• WORK ITEM
Exact copy without images: repeat every entry as written.

(Beginning of INFORMATION SUPPLIED)

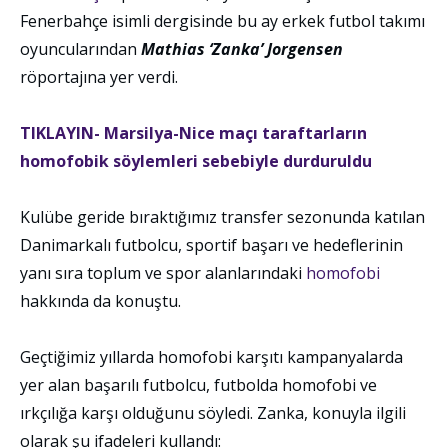
Fenerbahçe isimli dergisinde bu ay erkek futbol takımı
oyuncularından
Mathias ‘Zanka’ Jorgensen
röportajına yer verdi.
TIKLAYIN- Marsilya-Nice maçı taraftarların
homofobik söylemleri sebebiyle durduruldu
Kulübe geride bıraktığımız transfer sezonunda katılan
Danimarkalı futbolcu, sportif başarı ve hedeflerinin
yanı sıra toplum ve spor alanlarındaki
homofobi
hakkında da konuştu.
Geçtiğimiz yıllarda homofobi karşıtı kampanyalarda
yer alan başarılı futbolcu, futbolda homofobi ve
ırkçılığa karşı olduğunu söyledi. Zanka, konuyla ilgili
olarak şu ifadeleri kullandı:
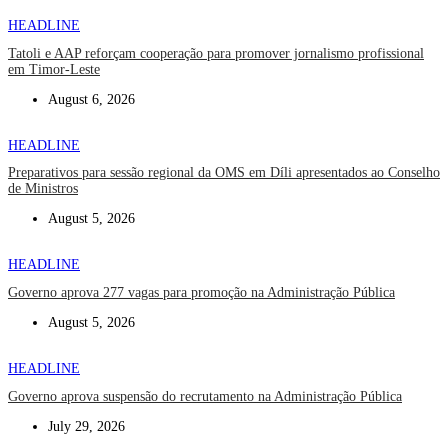
HEADLINE
Tatoli e AAP reforçam cooperação para promover jornalismo profissional
em Timor-Leste
August 6, 2026
HEADLINE
Preparativos para sessão regional da OMS em Díli apresentados ao Conselho
de Ministros
August 5, 2026
HEADLINE
Governo aprova 277 vagas para promoção na Administração Pública
August 5, 2026
HEADLINE
Governo aprova suspensão do recrutamento na Administração Pública
July 29, 2026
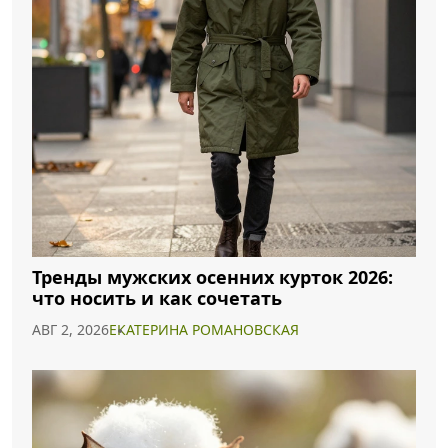
Тренды мужских осенних курток 2026:
что носить и как сочетать
АВГ 2, 2026
ЕКАТЕРИНА РОМАНОВСКАЯ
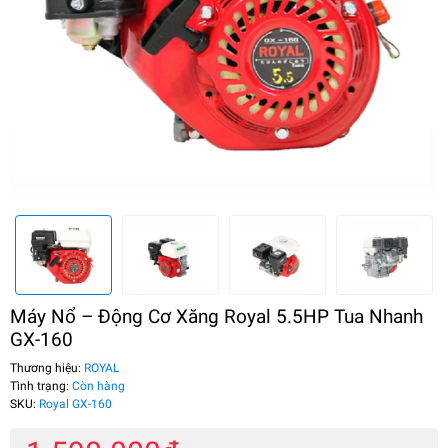
Máy Nổ – Động Cơ Xăng Royal 5.5HP Tua Nhanh
GX-160
Thương hiệu:
ROYAL
Tình trạng:
Còn hàng
SKU:
Royal GX-160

(End of INFORMATION SUPPLIED)

• OUTPUT BELOW
Fenerbahçe isimli dergisinde bu ay erkek futbol takımı
oyuncularından
Mathias ‘Zanka’ Jorgensen
röportajına yer verdi.
TIKLAYIN- Marsilya-Nice maçı taraftarların
homofobik söylemleri sebebiyle durduruldu
Kulübe geride bıraktığımız transfer sezonunda katılan
Danimarkalı futbolcu, sportif başarı ve hedeflerinin
yanı sıra toplum ve spor alanlarındaki
homofobi
hakkında da konuştu.
Geçtiğimiz yıllarda homofobi karşıtı kampanyalarda
yer alan başarılı futbolcu, futbolda homofobi ve
ırkçılığa karşı olduğunu söyledi. Zanka, konuyla ilgili
olarak şu ifadeleri kullandı:
HEADLINE
Tatoli e AAP reforçam cooperação para promover jornalismo profissional
em Timor-Leste
August 6, 2026
HEADLINE
Preparativos para sessão regional da OMS em Díli apresentados ao Conselho
de Ministros
August 5, 2026
HEADLINE
Governo aprova 277 vagas para promoção na Administração Pública
August 5, 2026
HEADLINE
Governo aprova suspensão do recrutamento na Administração Pública
July 29, 2026
Тренды мужских осенних курток 2026:
что носить и как сочетать
АВГ 2, 2026
ЕКАТЕРИНА РОМАНОВСКАЯ
Máy Nổ – Động Cơ Xăng Royal 5.5HP Tua Nhanh
GX-160
Thương hiệu:
ROYAL
Tình trạng:
Còn hàng
SKU:
Royal GX-160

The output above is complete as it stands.